Джоди внимательно осмотрел голову Флажка и пощупал твёрдый край его лба. Мимо проходила матушка Бэкстер с миской в руке.
– Слышь, ма, Флажку скоро будет год. Правда, он будет славный с маленькими рожками? У него будут славные рожки, правда?
– Мне он не покажется славным, будь он хоть в короне. И с крылышками, как у ангела, за плечами.
Он пошёл за ней, желая задобрить её. Она села и стала перебирать коровий горох в миске. Он потёрся носом о пушок на её щеке. Ему нравилось это ощущение бархатистости.
– Ма, ты пахнешь, как разогретый кукурузный початок. Разогретый солнцем кукурузный початок.
– Ах, отстань! Я замешивала кукурузный хлеб.
– Это не то. Слушай, ма, тебе правда всё равно, будут у Флажка рога или нет?
– Только ещё больше будет бодаться и озоровать.

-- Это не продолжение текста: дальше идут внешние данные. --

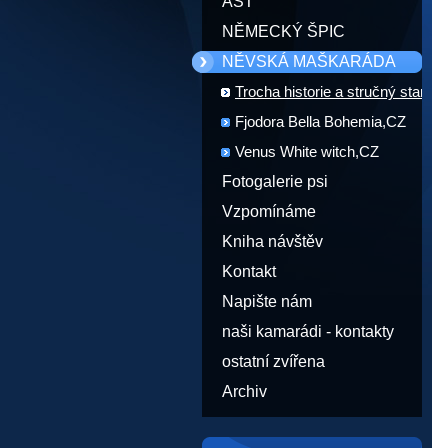
AST
NĚMECKÝ ŠPIC
NĚVSKÁ MAŠKARÁDA
Trocha historie a stručný standar
plemene
Fjodora Bella Bohemia,CZ
Venus White witch,CZ
Fotogalerie psi
Vzpomínáme
Kniha návštěv
Kontakt
Napište nám
naši kamarádi - kontakty
ostatní zvířena
Archiv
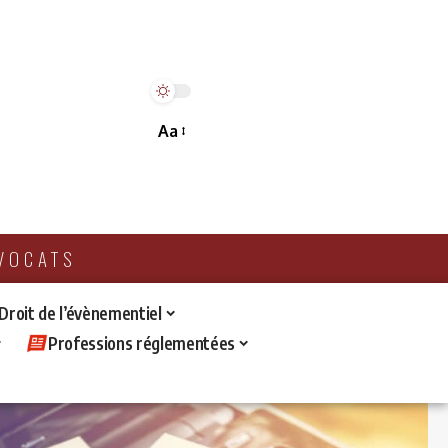
Aa
AVOCATS
 Droit de l’évènementiel
Professions réglementées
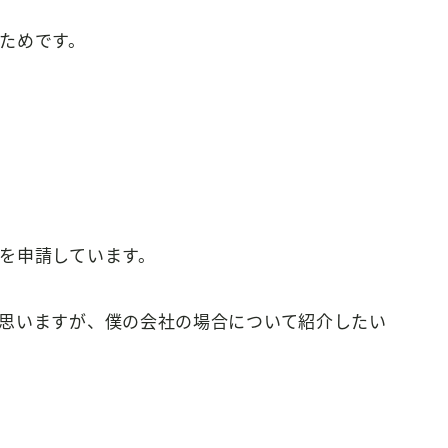
ためです。
を申請しています。
思いますが、僕の会社の場合について紹介したい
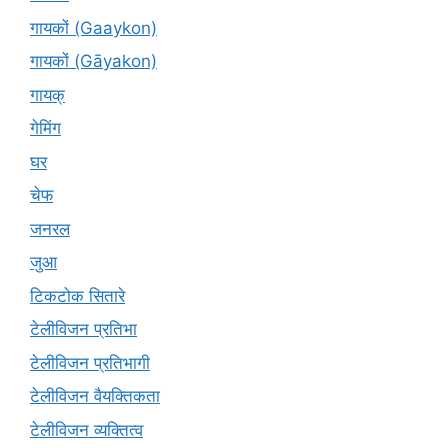
गायकों (Gaaykon)
गायकों (Gāyakon)
गायक्
गेमिंग
घर
चेफ
जनरल
जुआ
टिकटोक सितारे
टेलीविजन प्रतिभा
टेलीविजन प्रतिभागी
टेलीविजन वैयक्तिकता
टेलीविजन व्यक्तित्व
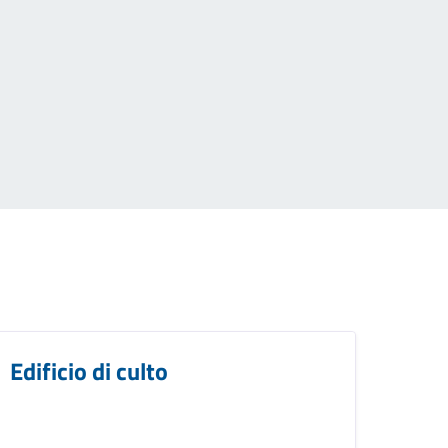
Edificio di culto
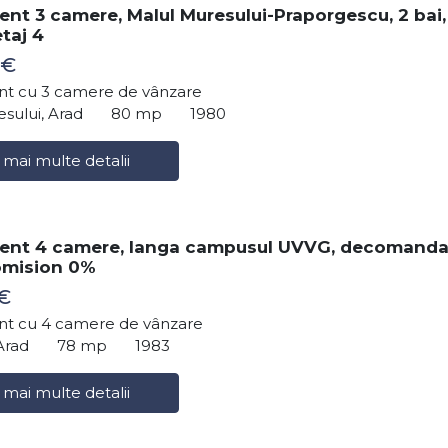
nt 3 camere, Malul Muresului-Praporgescu, 2 bai,
taj 4
 €
t cu 3 camere de vânzare
sului, Arad
80 mp
1980
 mai multe detalii
ent 4 camere, langa campusul UVVG, decomanda
comision 0%
€
t cu 4 camere de vânzare
Arad
78 mp
1983
 mai multe detalii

Он не стал настаивать. Флажок в лучшем случае впадал во всё большую немилость. Он научился избавляться от ошейника. Когда ошейник сидел туго и он не мог вывернуться из него, он прибегал к тому же приему, какой пускал в ход телёнок, когда его привязывали: влегал в ошейник изо всех сил, так что глаза вылезали у него из орбит, а дыхание обрывалось, и спасти жизнь маленького упрямца можно было, только отпустив его. Оказавшись на свободе, он начинал буянить. Удержать его в сарае не было никакой возможности: он сровнял бы его с землей. Он стал дерзок и необуздан. В дом его пускали только тогда, когда Джоди был под рукой и мог приструнить его. А между тем вид закрытой двери, казалось, порождал в нём исступленное желание войти. Если дверь не была заперта, он толчком головы открывал её. Он всячески ловил такую возможность и проскальзывал в дом, чтобы напроказить, как только матушка Бэкстер повернётся к нему спиной.
Она поставила миску сушёного коровьего гороха на стол и пошла к очагу. Джоди пошёл в свою комнату поискать кусок сыромятной кожи. Послышался стук, суматоха, затем бурные изъявления негодования со стороны матушки Бэкстер.
Оказывается, Флажок вскочил на стол, набрал полный рот гороху и наподдал миску так, что горох разлетелся по всей кухне. Джоди прибежал туда бегом. Мать распахнула дверь и выгоняла Флажка метлой. А его вся эта буча, казалось, только забавляла. Он взбрыкнул, махнул своим белым хвостом-флажком, тряхнул головой, словно угрожая воображаемыми рогами, перескочил через изгородь и галопом помчался в лес.
– Это моя вина, ма, – сказал Джоди. – Мне не надо было отходить от него. Он голоден, ма. Он не наелся за завтраком, бедняжка. Ты должна бы поколотить меня, а не его, ма.
– Я вам обоим задам! А ну-ка, нагибайся да собирай горох, да чтоб отмыть его!
Он был рад исполнить её приказание. Он ползал под столом, шарил за кухонным шкафом и под лотком для умывания, он облазил все углы, собирая горох. Он как следует отмыл его и сходил лишний раз на провал, чтобы с лихвой возместить израсходованную воду. Он чувствовал себя во всех отношениях праведником.